Capítulo 01
Débora narrando
— pra onde nós vamos, mamãe ? — Gael me pergunta quando coloco ele e o Heitor na cadeirinha do carro
— vamos passar uns dias na casa da vovó — eu falo com o maior sorriso que eu conseguia dar naquele momento
— e o papai, mamãe ? — o Heitor, meu mais velho, me questiona
— o papai tá viajando, lembra ?— eu falo alisando seu rosto — ele tá trabalhando, e nós vamos aproveitar que vocês estão de férias e vamos ficar uns dias na casa da vovó — eu falo tentando demonstrar empolgação — a vovó fez aquele bolo de laranja com cobertura de limão que vocês amam — eu falo pra distrair eles que comemoram fazendo toque de mão e eu fecho a porta e encaro pela última vez a casa que eu sonhei, que eu idealizei e nunca mais voltaria.
Eu sonhei com a minha família, eu sonhei com essa casa, eu jurava viver um sonho, mas meu marido destruiu tudo. E agora da mesma forma que ele entrou, ele vai ficar. Sem nada.
Eu dirigia rumo ao Jacarezinho, atravessando o Rio de Janeiro com as lágrimas presas nos olhos saindo do condomínio onde eu jurei que ia envelhecer e ver meus filhos crescerem.

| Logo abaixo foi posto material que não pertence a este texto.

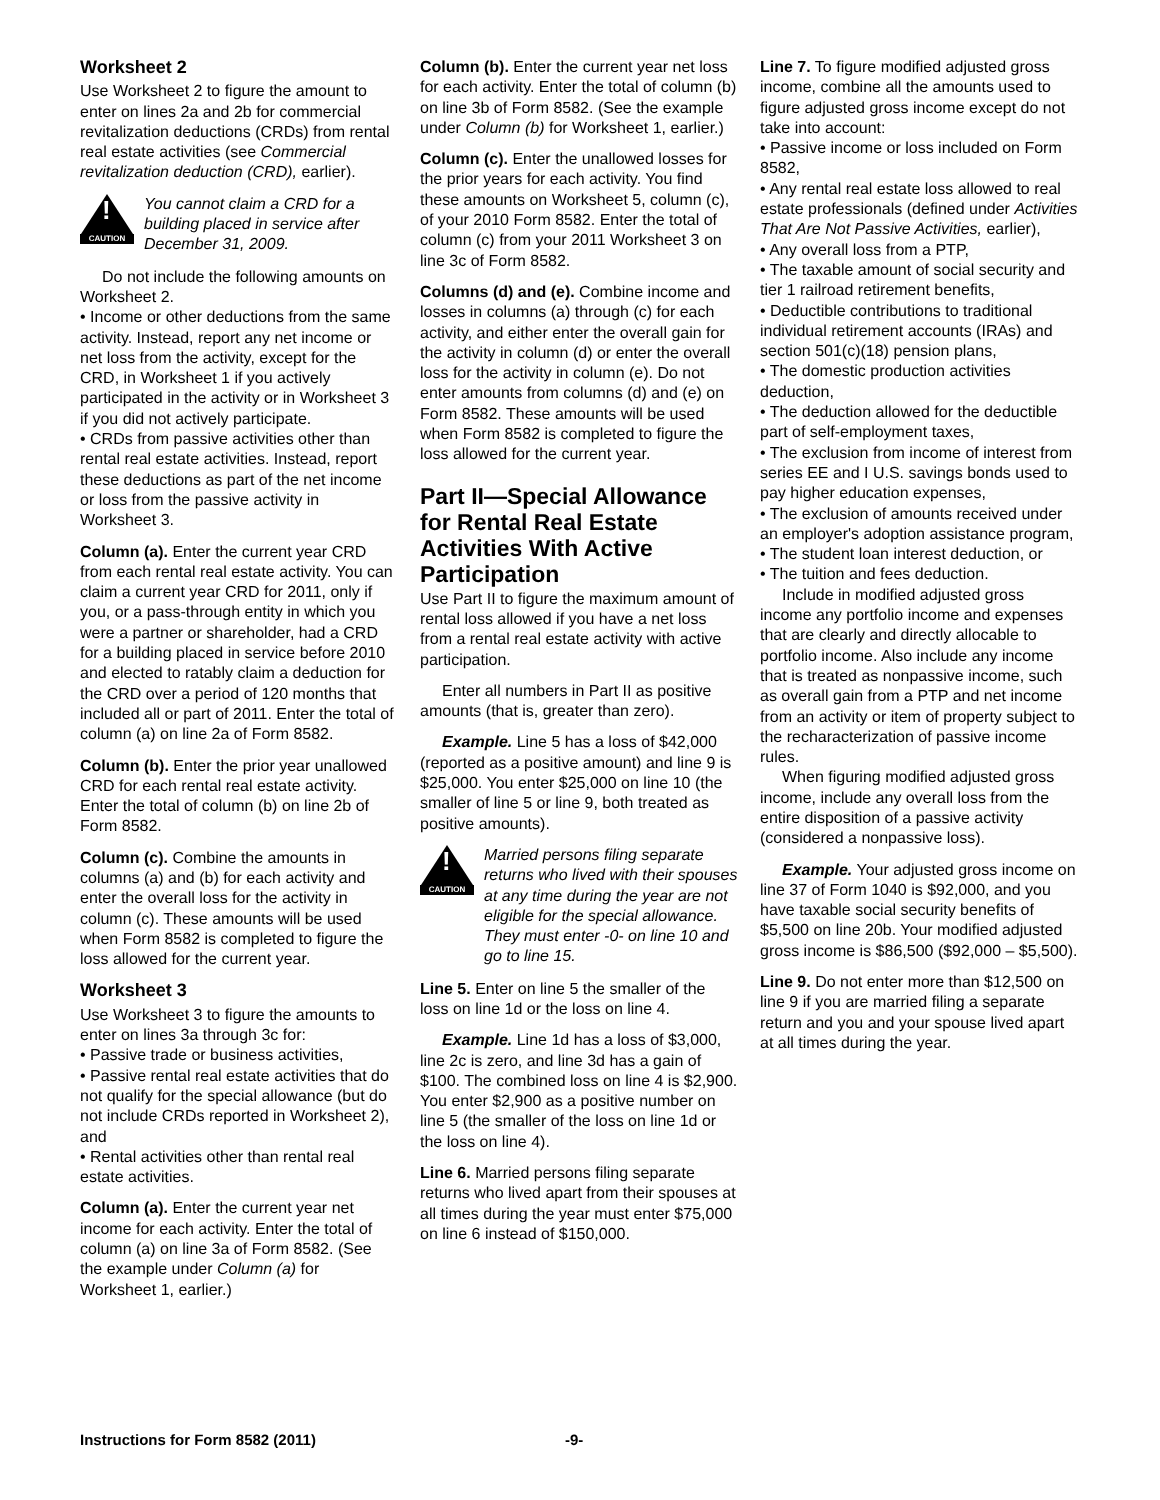Worksheet 2
Use Worksheet 2 to figure the amount to enter on lines 2a and 2b for commercial revitalization deductions (CRDs) from rental real estate activities (see Commercial revitalization deduction (CRD), earlier).
!
CAUTION
You cannot claim a CRD for a building placed in service after December 31, 2009.
Do not include the following amounts on Worksheet 2.
• Income or other deductions from the same activity. Instead, report any net income or net loss from the activity, except for the CRD, in Worksheet 1 if you actively participated in the activity or in Worksheet 3 if you did not actively participate.
• CRDs from passive activities other than rental real estate activities. Instead, report these deductions as part of the net income or loss from the passive activity in Worksheet 3.
Column (a). Enter the current year CRD from each rental real estate activity. You can claim a current year CRD for 2011, only if you, or a pass-through entity in which you were a partner or shareholder, had a CRD for a building placed in service before 2010 and elected to ratably claim a deduction for the CRD over a period of 120 months that included all or part of 2011. Enter the total of column (a) on line 2a of Form 8582.
Column (b). Enter the prior year unallowed CRD for each rental real estate activity. Enter the total of column (b) on line 2b of Form 8582.
Column (c). Combine the amounts in columns (a) and (b) for each activity and enter the overall loss for the activity in column (c). These amounts will be used when Form 8582 is completed to figure the loss allowed for the current year.
Worksheet 3
Use Worksheet 3 to figure the amounts to enter on lines 3a through 3c for:
• Passive trade or business activities,
• Passive rental real estate activities that do not qualify for the special allowance (but do not include CRDs reported in Worksheet 2), and
• Rental activities other than rental real estate activities.
Column (a). Enter the current year net income for each activity. Enter the total of column (a) on line 3a of Form 8582. (See the example under Column (a) for Worksheet 1, earlier.)
Column (b). Enter the current year net loss for each activity. Enter the total of column (b) on line 3b of Form 8582. (See the example under Column (b) for Worksheet 1, earlier.)
Column (c). Enter the unallowed losses for the prior years for each activity. You find these amounts on Worksheet 5, column (c), of your 2010 Form 8582. Enter the total of column (c) from your 2011 Worksheet 3 on line 3c of Form 8582.
Columns (d) and (e). Combine income and losses in columns (a) through (c) for each activity, and either enter the overall gain for the activity in column (d) or enter the overall loss for the activity in column (e). Do not enter amounts from columns (d) and (e) on Form 8582. These amounts will be used when Form 8582 is completed to figure the loss allowed for the current year.
Part II—Special Allowance for Rental Real Estate Activities With Active Participation
Use Part II to figure the maximum amount of rental loss allowed if you have a net loss from a rental real estate activity with active participation.
Enter all numbers in Part II as positive amounts (that is, greater than zero).
Example. Line 5 has a loss of $42,000 (reported as a positive amount) and line 9 is $25,000. You enter $25,000 on line 10 (the smaller of line 5 or line 9, both treated as positive amounts).
!
CAUTION
Married persons filing separate returns who lived with their spouses at any time during the year are not eligible for the special allowance. They must enter -0- on line 10 and go to line 15.
Line 5. Enter on line 5 the smaller of the loss on line 1d or the loss on line 4.
Example. Line 1d has a loss of $3,000, line 2c is zero, and line 3d has a gain of $100. The combined loss on line 4 is $2,900. You enter $2,900 as a positive number on line 5 (the smaller of the loss on line 1d or the loss on line 4).
Line 6. Married persons filing separate returns who lived apart from their spouses at all times during the year must enter $75,000 on line 6 instead of $150,000.
Line 7. To figure modified adjusted gross income, combine all the amounts used to figure adjusted gross income except do not take into account:
• Passive income or loss included on Form 8582,
• Any rental real estate loss allowed to real estate professionals (defined under Activities That Are Not Passive Activities, earlier),
• Any overall loss from a PTP,
• The taxable amount of social security and tier 1 railroad retirement benefits,
• Deductible contributions to traditional individual retirement accounts (IRAs) and section 501(c)(18) pension plans,
• The domestic production activities deduction,
• The deduction allowed for the deductible part of self-employment taxes,
• The exclusion from income of interest from series EE and I U.S. savings bonds used to pay higher education expenses,
• The exclusion of amounts received under an employer's adoption assistance program,
• The student loan interest deduction, or
• The tuition and fees deduction.
Include in modified adjusted gross income any portfolio income and expenses that are clearly and directly allocable to portfolio income. Also include any income that is treated as nonpassive income, such as overall gain from a PTP and net income from an activity or item of property subject to the recharacterization of passive income rules.
When figuring modified adjusted gross income, include any overall loss from the entire disposition of a passive activity (considered a nonpassive loss).
Example. Your adjusted gross income on line 37 of Form 1040 is $92,000, and you have taxable social security benefits of $5,500 on line 20b. Your modified adjusted gross income is $86,500 ($92,000 – $5,500).
Line 9. Do not enter more than $12,500 on line 9 if you are married filing a separate return and you and your spouse lived apart at all times during the year.
Instructions for Form 8582 (2011) -9-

As lágrimas estavam presas nos olhos enquanto eles cantavam um funk que todo carioca parece que já nasce sabendo, no banco de trás.
Eu engolia cada sentimento meu, enquanto acelerava o carro rumo ao meu refúgio. Cada mágoa, cada ódio, cada tristeza, cada entrega que eu tive por um traidor, filho da p**a, que destruiu o que tinha de mais verdadeiro no mundo. A nossa família.
Eu não nasci pra aceitar chifre, pra aceitar ser passada pra trás, e eu não ia deixar meus filhos, os maiores sentido da minha vida, crescerem num lar de brigas, num lar de traições, mentiras, e enganações. Eu não derramei uma lágrima na frente deles quando descobri tudo o que eu descobri, eles não sabem de nada do que eu tô passando ou sentindo, porque eu não quero que eles vejam a mãe deles sofrendo, m*l, dilacerada, pois, apesar de tudo, é assim que eu me encontro no momento. Sangrando com um sorriso no rosto.
Mas eu não ia sair por baixo, e eu aguardo o retorno do meu legítimo esposo, da sua viagem de luxo com a sua amante e a surpresa que ele terá, eu aguardo ansiosamente pois eu sei que a queda será maior que ele imagina.
Eu queria estar presente pra quando ele chegasse no condomínio e não tivesse mais casa, não tivesse mais acesso, nem mesmo as roupas dele, até porque, todas foram EU quem comprei, TODOS os sapatos, blazers, carros, TUDO saiu da minha conta, a CASA eu comprei antes do nosso casamento, ou seja, a casa também era MINHA. E agora ele tá sem nada. Com a mala que ele levou é uma porcentagem nas nossas empresas.
Eu tenho uma rede de carros que herdei do meu pai, foi por isso que eu fui morar na pista. Minha mãe já era separada, não quis ir comigo, mas eu, como única filha do meu pai, precisei ir pra ficar mais próxima das lojas, aprender sobre tudo, e tocar o negócio do meu pai. Foi assim que eu conheci o alecrim dourado, inclusive. Ele já era sócio do meu pai, mas a maior parte da empresa sempre foi do meu pai, ele continuou com a mesma parte que já tinha, e apesar de eu ser formada em psicopedagogia, eu não atuava na minha formação, por ser muito focada nas nossas lojas que demandavam a maior parte do meu tempo, assim como a minha família.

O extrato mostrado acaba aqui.